Heer, toon Uw Barmhartigheid ook aan hen,
en zoals U mij hebt laten horen
laat hen zo ook horen;
en zoals U mij Uw Schoonheid hebt getoond
en mij verrukt hebt achtergelaten,
zo toon ook hun Uw Volmaaktheid. 

zij luisteren niet, ze luisteren alleen naar hun eigen stem, zelfs wanneer Mijn tranen voor hen stromen is er geen antwoord; Ik ben in alle richtingen gegaan om een weg te vinden om hun doofheid te doorbreken en hun te zeggen tot Mij te komen en hun sterkte op Mij te baseren, zodat Ik op Mijn beurt hen tot heiligheid leid en het hen mogelijk maak Mijn Licht te erven;

Ik ben de Heilige die zij zo gemeen verraden en Ik ben de eerste om hen te vergeven, als ze maar één moment spijt hadden … maar zolang zij vasthouden aan hun standpunt van zelfgenoegzaamheid, zullen zij Mij niet horen noch zullen zij in staat zijn te zien hoe Ik vandaag Mijn Heilig Gelaat volledig openbaar als nooit tevoren aan de gehele wereld;[11] Ik, de Heer, zal doorgaan  over je te schijnen, schepping, en Ik zal Mijn Licht over het aanschijn van deze aarde verspreiden; de zon die verduisterd is en de maan die haar glans[12] verloren heeft in jullie tijdperk, jullie in jullie duisternis tot geloofsafval leidend, weldra zal jullie leed geleden zijn;

het is Mijn bedoeling jullie moerasland[13] te veranderen in een tuin; de nacht in dag; jullie steden,[14] die nu slechts een puinhoop zijn, in steden van Licht; jullie gebroken altaren[15]  zullen worden herbouwd en van jullie tempels[16] zal Ik, met Mijn Eigen Hand, de fundamenten leggen; Ik zal de hele schepping nieuw maken;[17] Ik zal jullie allen vernieuwen met Mijn Heilige Geest­; kom, Vassula, Mijn lam, alles zal worden geschreven en zoals Ik wil dat het geschreven wordt;

de Liefde is aan je zijde; 



[1] Lees 2 Tess. 2:1-12.

[2] In onze zielen.

[3] Het binnenste van ons hart.

[4] Ez. 28:2; Jes. 14:14; 2 Tess. 2:4.

[5] 2 Tess. 2:4.

[6] Toespeling op Jes. 14:14: “Ik zal wedijveren met de Aller­hoogste”.
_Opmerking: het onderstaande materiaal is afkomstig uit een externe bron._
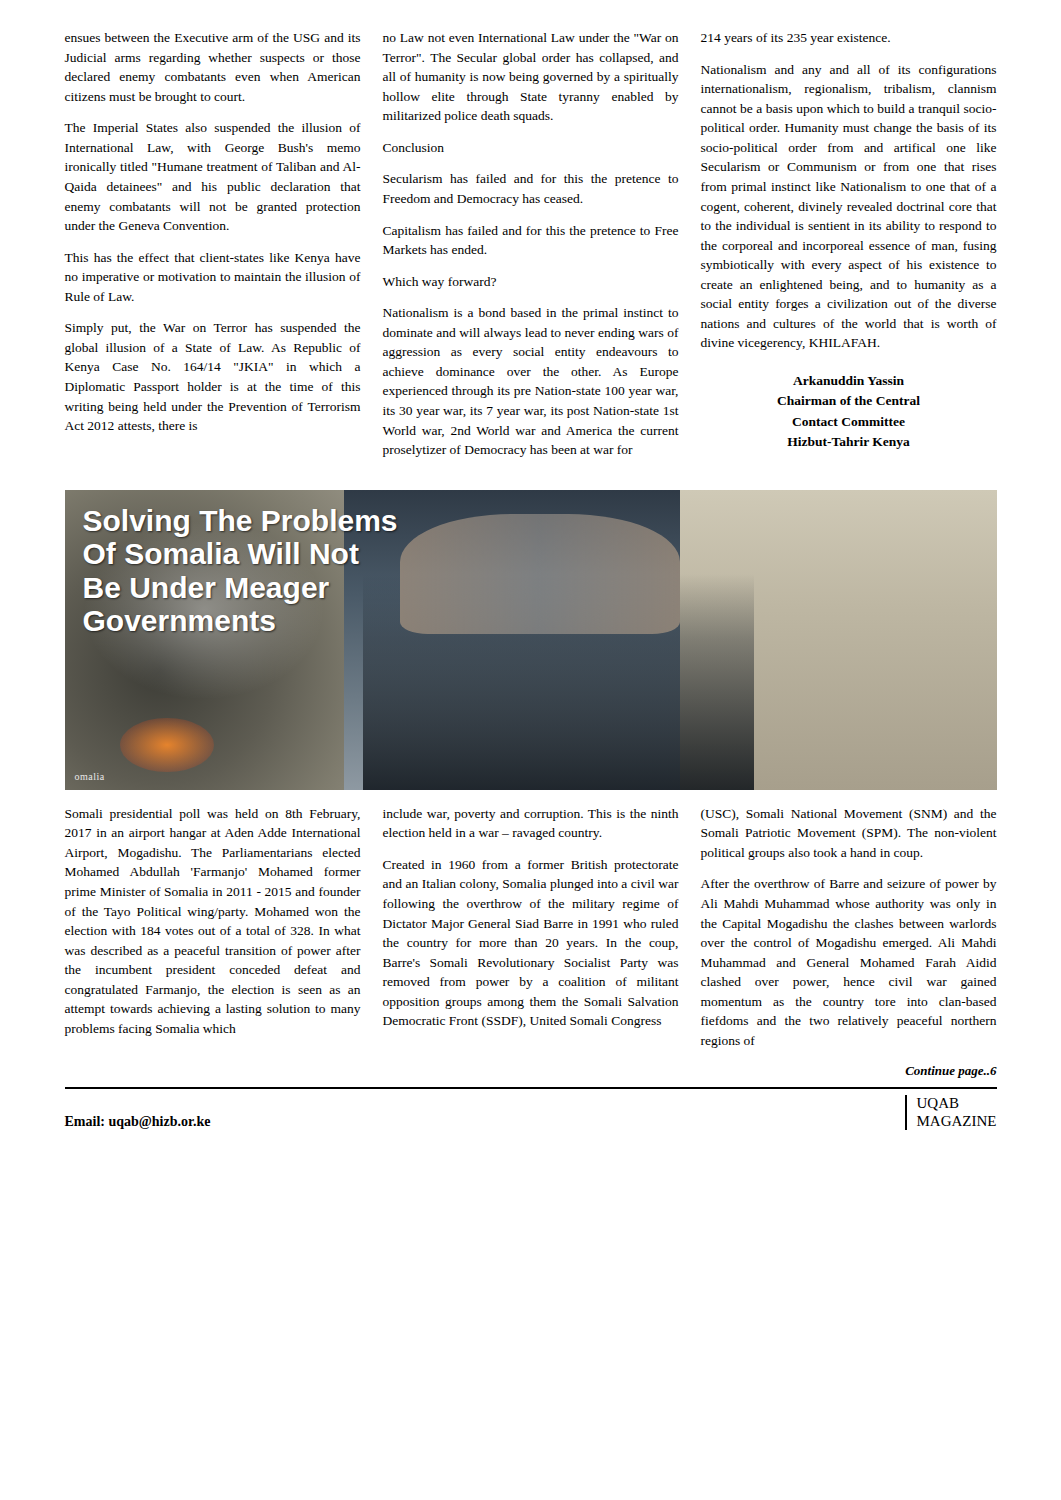ensues between the Executive arm of the USG and its Judicial arms regarding whether suspects or those declared enemy combatants even when American citizens must be brought to court.
The Imperial States also suspended the illusion of International Law, with George Bush's memo ironically titled "Humane treatment of Taliban and Al-Qaida detainees" and his public declaration that enemy combatants will not be granted protection under the Geneva Convention.
This has the effect that client-states like Kenya have no imperative or motivation to maintain the illusion of Rule of Law.
Simply put, the War on Terror has suspended the global illusion of a State of Law. As Republic of Kenya Case No. 164/14 "JKIA" in which a Diplomatic Passport holder is at the time of this writing being held under the Prevention of Terrorism Act 2012 attests, there is
no Law not even International Law under the "War on Terror". The Secular global order has collapsed, and all of humanity is now being governed by a spiritually hollow elite through State tyranny enabled by militarized police death squads.
Conclusion
Secularism has failed and for this the pretence to Freedom and Democracy has ceased.
Capitalism has failed and for this the pretence to Free Markets has ended.
Which way forward?
Nationalism is a bond based in the primal instinct to dominate and will always lead to never ending wars of aggression as every social entity endeavours to achieve dominance over the other. As Europe experienced through its pre Nation-state 100 year war, its 30 year war, its 7 year war, its post Nation-state 1st World war, 2nd World war and America the current proselytizer of Democracy has been at war for
214 years of its 235 year existence.
Nationalism and any and all of its configurations internationalism, regionalism, tribalism, clannism cannot be a basis upon which to build a tranquil socio-political order. Humanity must change the basis of its socio-political order from and artifical one like Secularism or Communism or from one that rises from primal instinct like Nationalism to one that of a cogent, coherent, divinely revealed doctrinal core that to the individual is sentient in its ability to respond to the corporeal and incorporeal essence of man, fusing symbiotically with every aspect of his existence to create an enlightened being, and to humanity as a social entity forges a civilization out of the diverse nations and cultures of the world that is worth of divine vicegerency, KHILAFAH.
Arkanuddin Yassin
Chairman of the Central
Contact Committee
Hizbut-Tahrir Kenya
Solving The Problems
Of Somalia Will Not
Be Under Meager
Governments
omalia
Somali presidential poll was held on 8th February, 2017 in an airport hangar at Aden Adde International Airport, Mogadishu. The Parliamentarians elected Mohamed Abdullah 'Farmanjo' Mohamed former prime Minister of Somalia in 2011 - 2015 and founder of the Tayo Political wing/party. Mohamed won the election with 184 votes out of a total of 328. In what was described as a peaceful transition of power after the incumbent president conceded defeat and congratulated Farmanjo, the election is seen as an attempt towards achieving a lasting solution to many problems facing Somalia which
include war, poverty and corruption. This is the ninth election held in a war – ravaged country.
Created in 1960 from a former British protectorate and an Italian colony, Somalia plunged into a civil war following the overthrow of the military regime of Dictator Major General Siad Barre in 1991 who ruled the country for more than 20 years. In the coup, Barre's Somali Revolutionary Socialist Party was removed from power by a coalition of militant opposition groups among them the Somali Salvation Democratic Front (SSDF), United Somali Congress
(USC), Somali National Movement (SNM) and the Somali Patriotic Movement (SPM). The non-violent political groups also took a hand in coup.
After the overthrow of Barre and seizure of power by Ali Mahdi Muhammad whose authority was only in the Capital Mogadishu the clashes between warlords over the control of Mogadishu emerged. Ali Mahdi Muhammad and General Mohamed Farah Aidid clashed over power, hence civil war gained momentum as the country tore into clan-based fiefdoms and the two relatively peaceful northern regions of
Continue page..6
Email: uqab@hizb.or.ke
UQAB MAGAZINE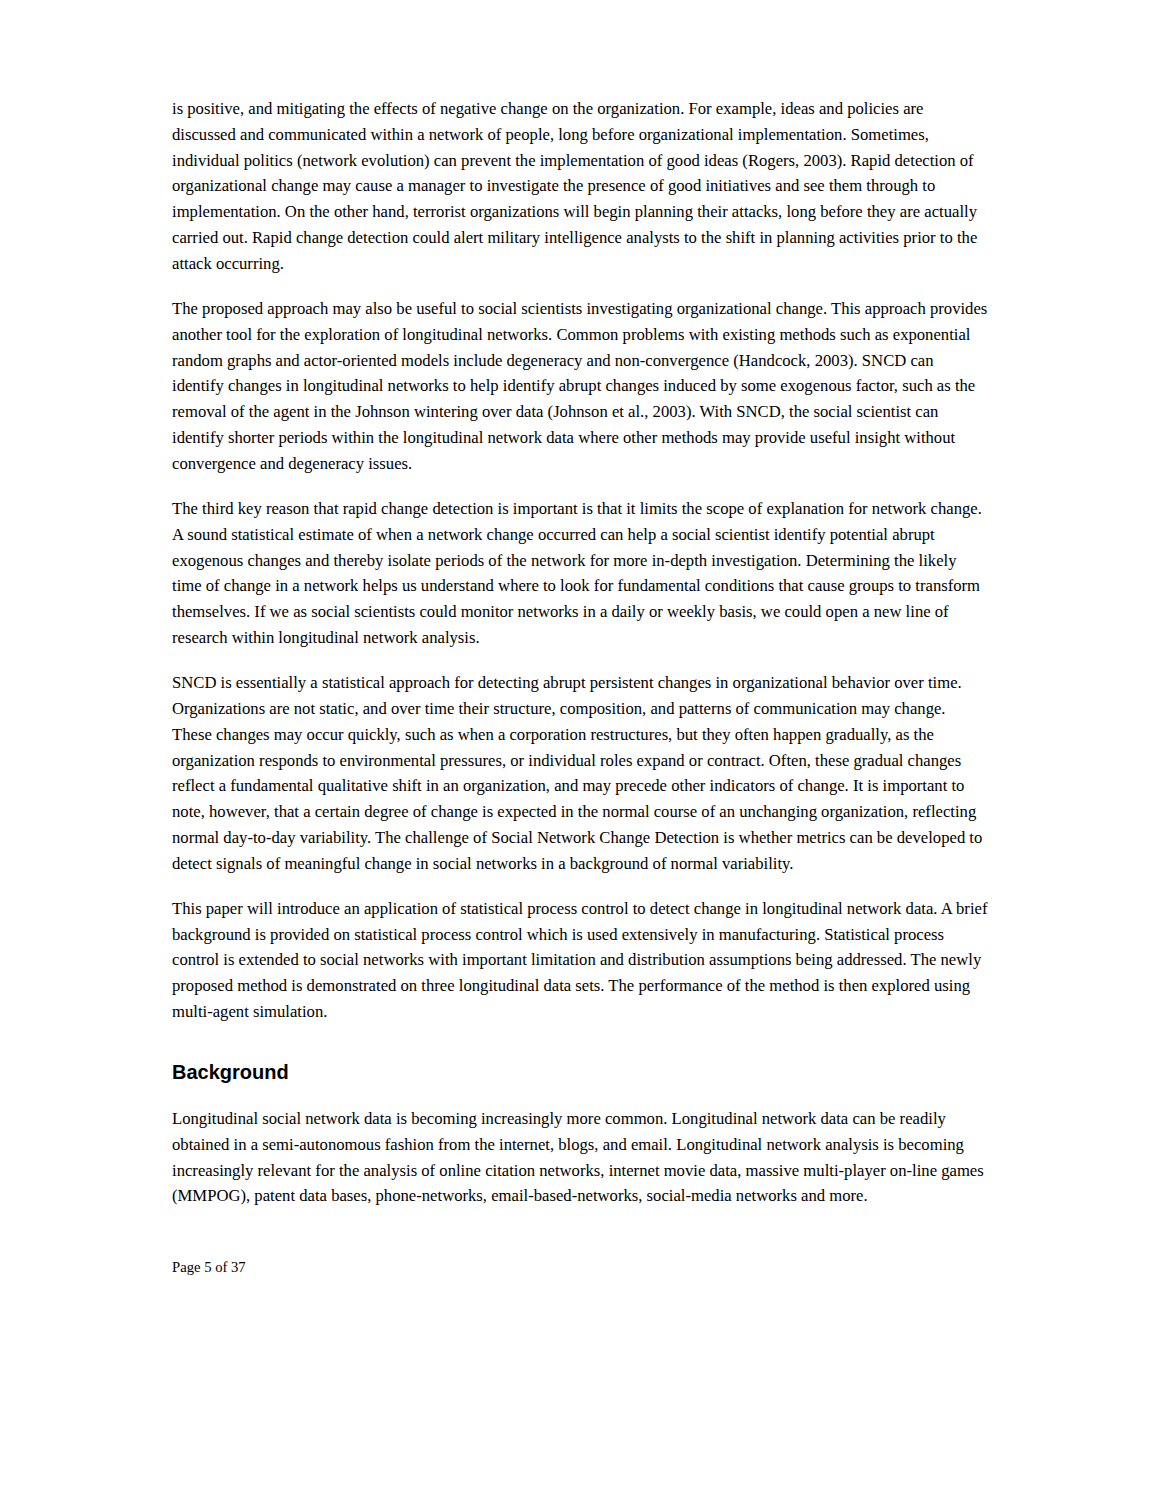is positive, and mitigating the effects of negative change on the organization. For example, ideas and policies are discussed and communicated within a network of people, long before organizational implementation. Sometimes, individual politics (network evolution) can prevent the implementation of good ideas (Rogers, 2003). Rapid detection of organizational change may cause a manager to investigate the presence of good initiatives and see them through to implementation. On the other hand, terrorist organizations will begin planning their attacks, long before they are actually carried out. Rapid change detection could alert military intelligence analysts to the shift in planning activities prior to the attack occurring.
The proposed approach may also be useful to social scientists investigating organizational change. This approach provides another tool for the exploration of longitudinal networks. Common problems with existing methods such as exponential random graphs and actor-oriented models include degeneracy and non-convergence (Handcock, 2003). SNCD can identify changes in longitudinal networks to help identify abrupt changes induced by some exogenous factor, such as the removal of the agent in the Johnson wintering over data (Johnson et al., 2003). With SNCD, the social scientist can identify shorter periods within the longitudinal network data where other methods may provide useful insight without convergence and degeneracy issues.
The third key reason that rapid change detection is important is that it limits the scope of explanation for network change. A sound statistical estimate of when a network change occurred can help a social scientist identify potential abrupt exogenous changes and thereby isolate periods of the network for more in-depth investigation. Determining the likely time of change in a network helps us understand where to look for fundamental conditions that cause groups to transform themselves. If we as social scientists could monitor networks in a daily or weekly basis, we could open a new line of research within longitudinal network analysis.
SNCD is essentially a statistical approach for detecting abrupt persistent changes in organizational behavior over time. Organizations are not static, and over time their structure, composition, and patterns of communication may change. These changes may occur quickly, such as when a corporation restructures, but they often happen gradually, as the organization responds to environmental pressures, or individual roles expand or contract. Often, these gradual changes reflect a fundamental qualitative shift in an organization, and may precede other indicators of change. It is important to note, however, that a certain degree of change is expected in the normal course of an unchanging organization, reflecting normal day-to-day variability. The challenge of Social Network Change Detection is whether metrics can be developed to detect signals of meaningful change in social networks in a background of normal variability.
This paper will introduce an application of statistical process control to detect change in longitudinal network data. A brief background is provided on statistical process control which is used extensively in manufacturing. Statistical process control is extended to social networks with important limitation and distribution assumptions being addressed. The newly proposed method is demonstrated on three longitudinal data sets. The performance of the method is then explored using multi-agent simulation.
Background
Longitudinal social network data is becoming increasingly more common. Longitudinal network data can be readily obtained in a semi-autonomous fashion from the internet, blogs, and email. Longitudinal network analysis is becoming increasingly relevant for the analysis of online citation networks, internet movie data, massive multi-player on-line games (MMPOG), patent data bases, phone-networks, email-based-networks, social-media networks and more.
Page 5 of 37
[7] Toespeling op Ez. 28:2: “Ik zit op de troon van God”.

[8] 1 Joh. 5:8.

[9] Goddelijke openbaringen door schreiende afbeeldingen en beelden van Jezus en Maria.

[10] Luc. 19:39.

[11] Toespeling op Joël 3:1.

[12] Toespeling op Matt. 24:29.

[13] Ons.

[14] Ons.

[15] Wij.

[16] Van ons.

[17] Apok. 21:5.

[18] Apok. 11:3.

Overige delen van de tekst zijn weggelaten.